Romeo

I’m in yet another hotel bathtub. This time, in West Virginia.

We stopped at my childhood home this morning. The house is being renovated, and I was able to go through the whole thing.

Several months ago, I wrote about the Brady Bunch home renovation, and said that I could not connect with the Romeo home. I was wrong about that.

I thought I would just drive by and shoot a picture from the road. I thought I might go down Inwood and hike the old gravel pit fields behind the house. I wanted to see the back of the barn that I wrote about in Flash Meridian.

At first glance, the house looked derelict. It looked like it was in ruins. The whole thing looked like it was falling apart.

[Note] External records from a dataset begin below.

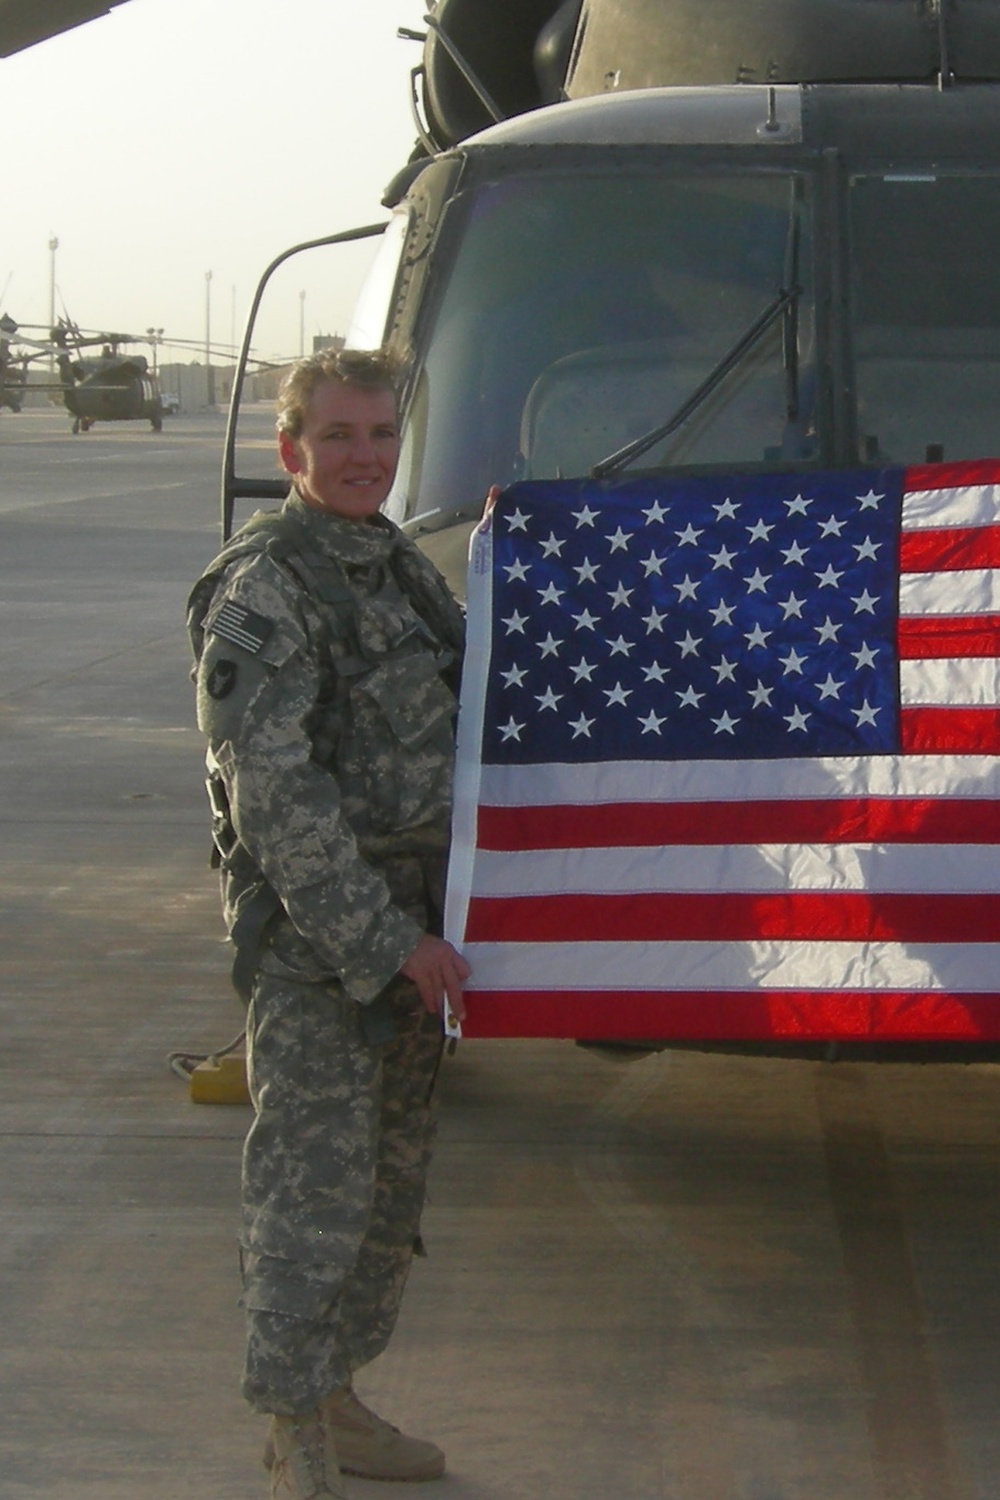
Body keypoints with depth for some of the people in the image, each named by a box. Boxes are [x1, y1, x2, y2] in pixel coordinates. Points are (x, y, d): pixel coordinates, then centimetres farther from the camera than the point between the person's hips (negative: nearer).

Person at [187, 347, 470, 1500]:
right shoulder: (261, 590, -14)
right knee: (313, 1178, -6)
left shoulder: (397, 564, 13)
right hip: (309, 931, -8)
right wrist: (384, 942, -20)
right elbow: (273, 794, -20)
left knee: (393, 1173, 14)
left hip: (407, 926, 8)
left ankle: (334, 1396, 28)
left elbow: (460, 714, 26)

I felt very sad. We drove on by, and made a right turn on Inwood, but trees and brush had grown up so high I couldn’t see a thing. In the old days, you could see the whole farm from Skyline Ranch.

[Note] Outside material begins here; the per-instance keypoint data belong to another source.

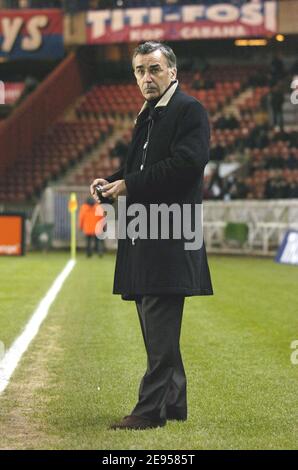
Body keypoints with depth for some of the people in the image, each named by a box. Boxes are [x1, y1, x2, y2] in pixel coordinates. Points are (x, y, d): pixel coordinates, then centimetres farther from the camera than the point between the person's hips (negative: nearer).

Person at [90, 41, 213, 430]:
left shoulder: (189, 110, -7)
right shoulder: (147, 116, 21)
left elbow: (186, 163, -19)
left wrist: (129, 184, -17)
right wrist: (110, 182, 3)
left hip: (170, 233, -10)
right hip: (144, 233, 10)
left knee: (159, 328, -10)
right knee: (157, 327, 13)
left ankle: (151, 409, -9)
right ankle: (173, 402, 21)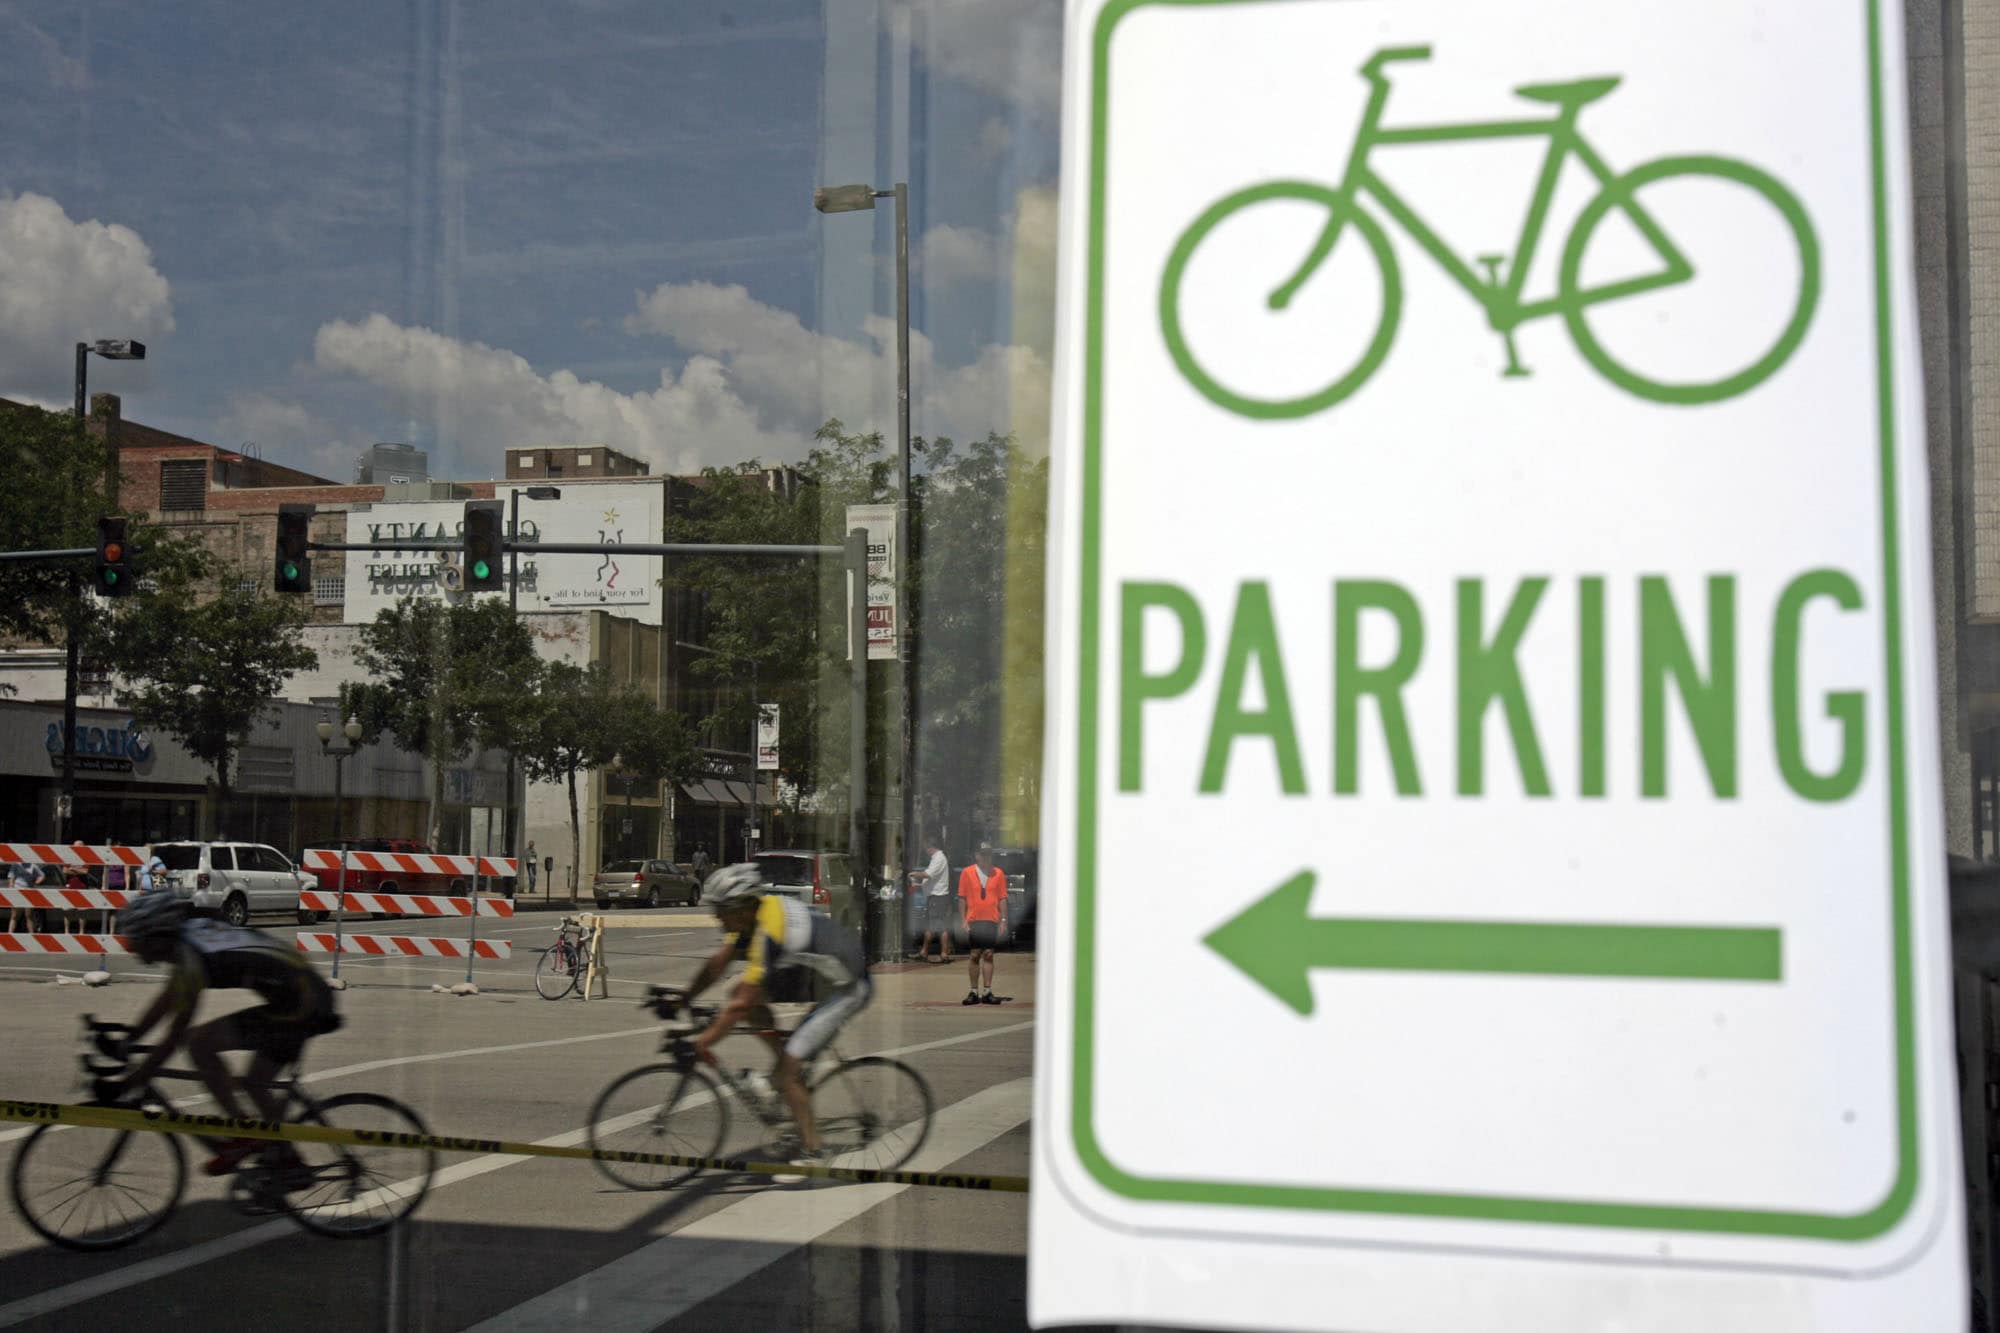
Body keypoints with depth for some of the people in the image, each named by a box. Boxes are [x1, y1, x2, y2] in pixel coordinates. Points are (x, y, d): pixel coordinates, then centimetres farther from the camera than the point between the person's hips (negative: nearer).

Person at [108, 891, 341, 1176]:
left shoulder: (190, 959, -17)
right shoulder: (192, 933, 9)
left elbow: (173, 1039, -12)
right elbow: (166, 1002, 23)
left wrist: (126, 1084, -5)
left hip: (299, 1006, -10)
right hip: (315, 996, 10)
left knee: (199, 1044, -9)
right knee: (256, 1085, 19)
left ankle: (242, 1135, -1)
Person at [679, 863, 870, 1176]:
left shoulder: (768, 933, -31)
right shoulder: (751, 913, -5)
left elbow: (741, 1006, -29)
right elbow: (717, 964, 4)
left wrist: (702, 1044, -24)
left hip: (847, 988, -9)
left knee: (788, 1068, -10)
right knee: (745, 988, -1)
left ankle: (810, 1152, 3)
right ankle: (785, 1061, 10)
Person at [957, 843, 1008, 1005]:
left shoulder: (998, 873, 6)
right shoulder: (967, 873, 3)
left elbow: (1002, 898, 7)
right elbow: (962, 898, 3)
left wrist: (1003, 920, 1)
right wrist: (963, 920, -3)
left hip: (991, 921, 1)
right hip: (973, 921, -1)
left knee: (988, 955, 1)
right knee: (974, 955, 1)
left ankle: (987, 992, 3)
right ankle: (974, 992, 7)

I felt I had lost the house again, first physically, and now even the fantasy of it was gone.

I went back to the front of the house and pulled in the driveway. The construction sign looked like a for sale sign.

Someone was in the yard, and Helena encouraged me to talk to him.

“You’re personable,” she said.

And so I did.

“I lived here 50 years ago,” I explained. He introduced me to the new owner.

I knew so much about the house. Not only the physical details, but names and dates. Neighbors. The original owners.

The outbuildings were sagging. The orchard was gone. The merry-go-round and barbecue were no longer there. The kitchen and dad’s office were gutted. The only finish I recognized was grampa’s paint in the breezeway.

We walked through the house and I talked nonstop. I remembered everything. The window seat and bumpy plaster on Jonathan’s wall. The secret hiding place under the bottom shelf in Mark’s closet.

I looked in my own closet to see if any of my notes remained on the wall.

The rooms felt much smaller. Everything was overgrown.

The silo roof was gone, but I knew that from the satellite images.

After we left, I spent the rest of the day driving and muttering “wow”. My emotions ran high.

I could not believe that it had actually happened. I stood in those spaces. I looked out those windows. I even looked in the closet where Ditto nursed her kittens. I stood where I stood that Peach Festival weekend, where, after the parade, Sandy came down from his perch in the garage to greet me. He was snapped up by Pax who crushed him in her jaws, and he and I both screamed in horror until he was dead.

I stood in the room where I refused to put the trombone to my lips during that final lesson. It was the first time I stood up for myself.

I drove and cried and laughed and said “wow” over and over, searching for other words I could use.

The house is loved again and still, and is being renovated with new materials as well as respect for its history.

I’ve regained the reality and the fantasy as well as a new friend.

Now my son and I share an experience on that property. For me, a flood of memories and for him, the black rat snake in the deep end of the pool.

I will have much more to say about this, because if I could have gone anywhere in the world, it would have been exactly there. If I had known how to make it unfold perfectly, it would have been exactly that.